How to override ordering in specialised archetypes


In the following example from the problem-diagnosis archetype, the AWB warns:
Warning (WCACA): attribute items in object node at /data/items[at0.35]/items cardinality 1..* same as in reference model.

CLUSTER[at0.35] occurrences matches {0..1} matches { – Diagnostic criteria
items cardinality matches {1..*; unordered} matches {

However, how can this be fixed?
The reference model states "ordered" as default in this case, and the creator of the archetype wanted it unordered for some reason.
Possible syntax could be (not currently legal):

  • items cardinality matches {unordered} or

  • items cardinality matches {; unordered}

Making a list unordered is relaxing a constraint in Thomas' and also my opinion, and should be illegal; and in any case, if the intention is for the list to be 'unordered', then any order that exists is by definition ok. The problem might be in GUI processing if some layer of software wanted to read the archetype and determine whether to impose ordering or not.

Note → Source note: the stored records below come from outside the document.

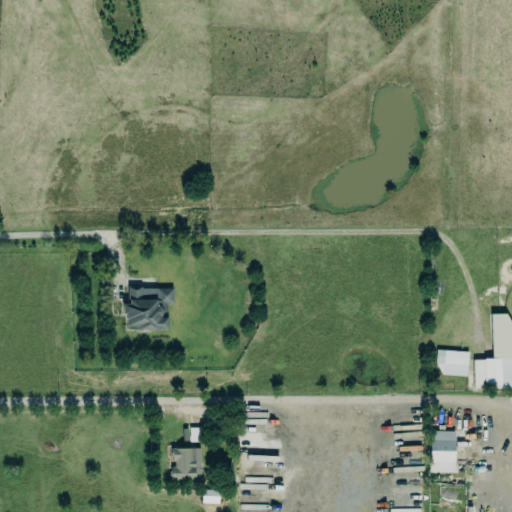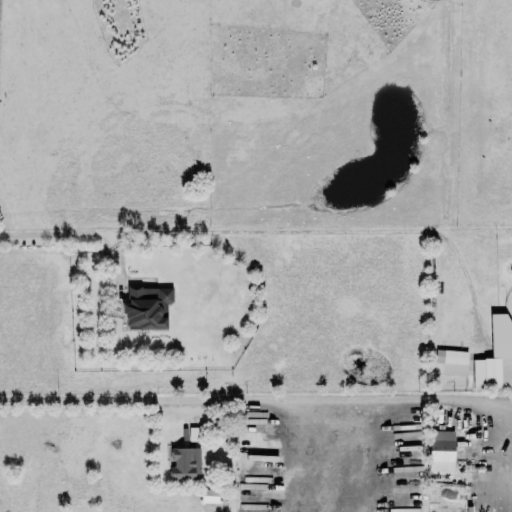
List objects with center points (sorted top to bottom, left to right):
road: (70, 235)
building: (147, 308)
building: (495, 357)
building: (450, 363)
road: (88, 401)
building: (441, 451)
building: (184, 464)
building: (209, 496)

Now, if there were places in the RM where 'unordered' was the default, it should be legal to narrow this to 'ordered', and the parser would need a way to deal with this.

So the questions are:

  • should the RM have ordered as a default?

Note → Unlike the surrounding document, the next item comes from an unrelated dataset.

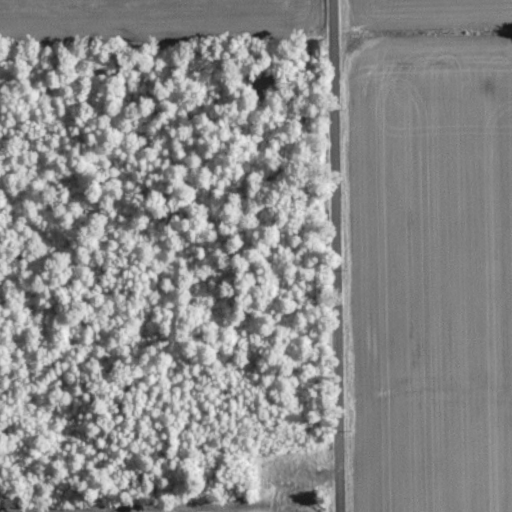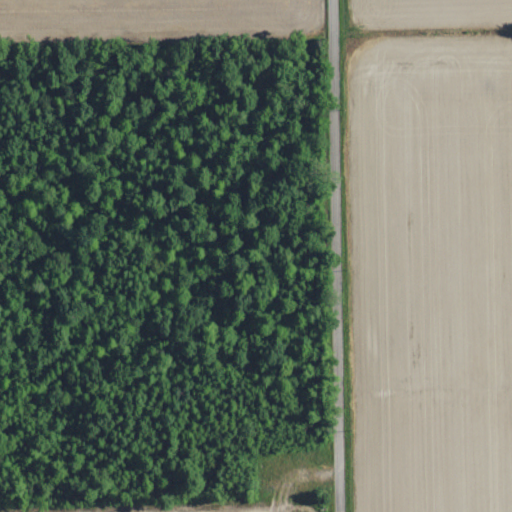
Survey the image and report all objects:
road: (336, 256)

  • what should the ADL look like for doing unordered -> ordered?

  • what should the AOM look like for the above constraint?

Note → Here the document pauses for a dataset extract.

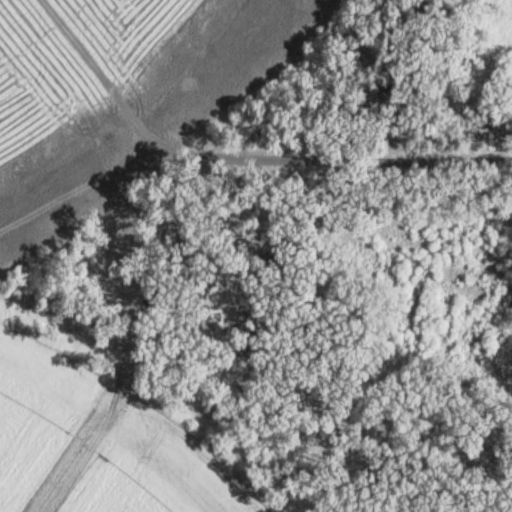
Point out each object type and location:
road: (354, 156)
wastewater plant: (256, 256)
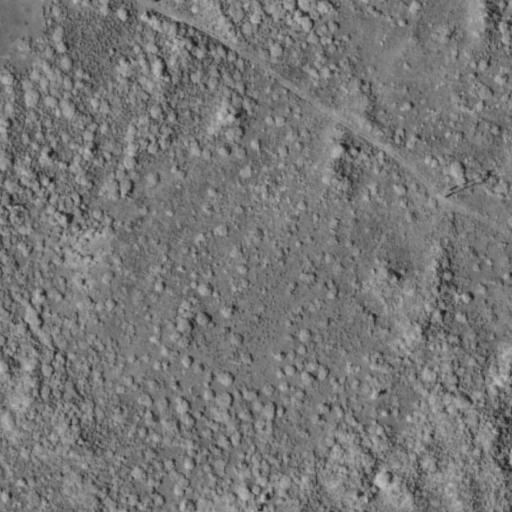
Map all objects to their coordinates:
power tower: (446, 191)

Ian also thinks that the concept of 'ordered' needs a bit of a rethink. He is aware of only a few instances of clinical concepts that MUST be ordered at archetype level, although there are more situations of ordered being applied at template level. Having said that, most archetypes and lists do have a 'natural order' which should not be disturbed if at all possible, as it helps the review and sign-off process and is a sensible start point for UI ordering of elements, terms etc. Therefore, in his opinion, 'ordered ' should not be an RM default but any design-time ordering should be honoured by tools and at run-time unless specifically overriden at run-time or in a template/specialisation and 'ordered' applied.
Heather also argues that a default of unordered makes sense, constraining to ordered when neccessary and that at the moment it is not possible to legally have unordered at all.




(Ian McNicoll) inactive
August 19, 2009, 9:23 AM

It would be interesting to know why the author of Diagnosis wanted Criteria to be unordered. It makes no sense to me clinically or technically but is does perhaps to a lack of clarity of the effect of specifying ordered/unordered on clinical information. My understanding is that that ordered simply specifies that any items in a container must be listed (and therefore) persisted in a particular order. It does not and cannot say anything about how the information is displayed in a UI, although it might be seen as a recommendation.

'Unordered' does make more sense as a default, but only if we can assume that the designed order acts as the default order for storage and retrieval of a list, unless otherwise specified. This would leave us free to apply 'ordered' to those situations where order is critically important, 'ordered' acting both as am attribute which enforces ordered storage but also as a sort of UI / clinical knowledge directive, to implementers that any UI should enforce the same order.